Vu la procédure suivante :
Par une requête, enregistrée le 4 novembre 2019, M. C, représenté par Me Bertin, demande au tribunal :
1°) d'annuler la décision du 12 juin 2018 par laquelle le ministre de l'intérieur a confirmé le rejet de sa demande de naturalisation ;
2°) d'enjoindre au ministre de l'intérieure de réexaminer sa situation dans un délai de deux mois à compter de la décision à intervenir ;
3°) de mettre à la charge de l'Etat, d'une part, la somme de 1 000 euros à verser à son avocate au titre des articles L. 761-1 du code de justice administrative et 37 de la loi du 10 juillet 1991 relative à l'aide juridique, moyennant la renonciation de cette avocate à percevoir la contribution versée par l'Etat au titre de l'aide juridictionnelle, d'autre part, la somme de 500 euros à lui verser au titre de l'article L. 761-1.
Par un mémoire en défense, enregistré le 10 septembre 2020, le ministre de l'intérieur conclut au non-lieu à statuer sur les conclusions aux fins d'annulation et d'injonction et au rejet du surplus des conclusions de la requête.
Il fait valoir que la décision contestée a été abrogée.
Par un mémoire enregistré le 14 avril 2022, M. B maintient sa demande au titre des frais exposés et non compris dans les dépens.
M. B a été admis à l'aide juridictionnelle partielle à hauteur de 25% par une décision du 9 septembre 2019.
Vu les autres pièces du dossier.
Vu :
- la loi n° 91-647 du 10 juillet 1991 relative à l'aide juridique ;
- le code de justice administrative.
Considérant ce qui suit :
1. Aux termes de l'article R. 222-1 du code de justice administrative : " () les présidents de formation de jugement des tribunaux () peuvent, par ordonnance : () 3° Constater qu'il n'y a pas lieu de statuer sur une requête ; () 5° Statuer sur les requêtes qui ne présentent plus à juger de questions autres que la condamnation prévue à l'article L. 761-1 ou la charge des dépens ; () ".
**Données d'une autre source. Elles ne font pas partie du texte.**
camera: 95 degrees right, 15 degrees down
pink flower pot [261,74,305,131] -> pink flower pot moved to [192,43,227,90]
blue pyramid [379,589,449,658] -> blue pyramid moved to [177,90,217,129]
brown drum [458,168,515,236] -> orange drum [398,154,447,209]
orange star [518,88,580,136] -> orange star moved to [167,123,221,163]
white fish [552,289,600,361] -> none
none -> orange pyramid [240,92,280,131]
2. Par une décision du 3 juin 2020 postérieure à l'introduction de la requête, le ministre de l'intérieur a retiré la décision attaquée. Dès lors, les conclusions de M. B aux fins d'annulation et d'injonction sont devenues sans objet. Il n'y a pas lieu d'y statuer.
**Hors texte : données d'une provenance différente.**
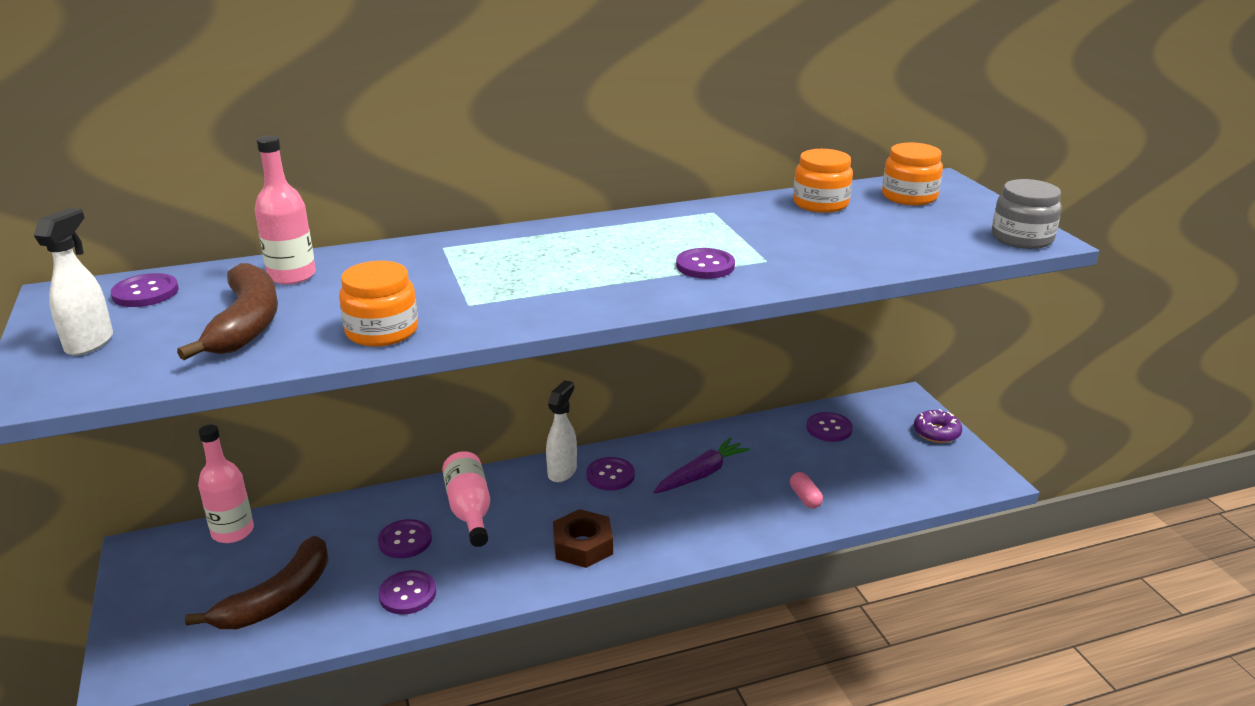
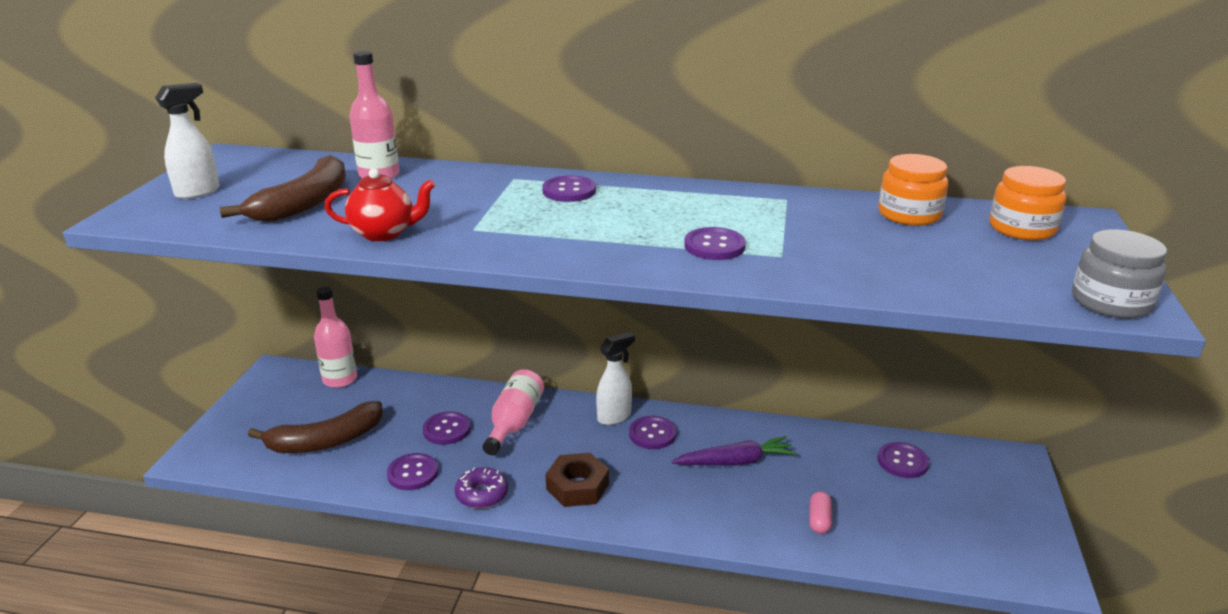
camera: 30 degrees right, 0 degrees up
purple button [111,273,179,307] -> purple button moved to [542,175,596,202]
orange jar [339,261,418,347] -> red teapot [324,168,435,241]
purple donut [914,409,962,443] -> purple donut moved to [455,467,508,509]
3. M. B a obtenu le bénéfice de l'aide juridictionnelle partielle à hauteur de 25 %. Par suite, son avocate peut se prévaloir des dispositions des articles L. 761-1 du code de justice administrative et 37 de la loi du 10 juillet 1991. Il y a lieu, dans les circonstances de l'espèce, et sous réserve que Me Bertin renonce à percevoir la somme correspondant à la part contributive de l'Etat, de mettre à la charge de l'Etat la somme de 1 000 euros.
O R D O N N E :
Article 1er : Il n'y a pas lieu de statuer sur les conclusions de la requête M. B aux fins d'annulation et d'injonction.
Article 2 : L'Etat versera à Me Bertin une somme de 1 000 euros en application des dispositions de l'article L. 761-1 du code de justice administrative et de l'article 37 de la loi du 10 juillet 1991, sous réserve qu'elle renonce à percevoir la somme correspondant à la part contributive de l'État.
Article 3 : La présente ordonnance sera notifiée à M. A B, au ministre de l'intérieur et à Me Bertin.
Fait à Nantes, le 9 septembre 2022.
La présidente,
A.-C. WUNDERLICH
La République mande et ordonne au ministre de l'intérieur en ce qui le concerne ou à tous commissaires de justice à ce requis en ce qui concerne les voies de droit commun contre les parties privées, de pourvoir à l'exécution de la présente décision.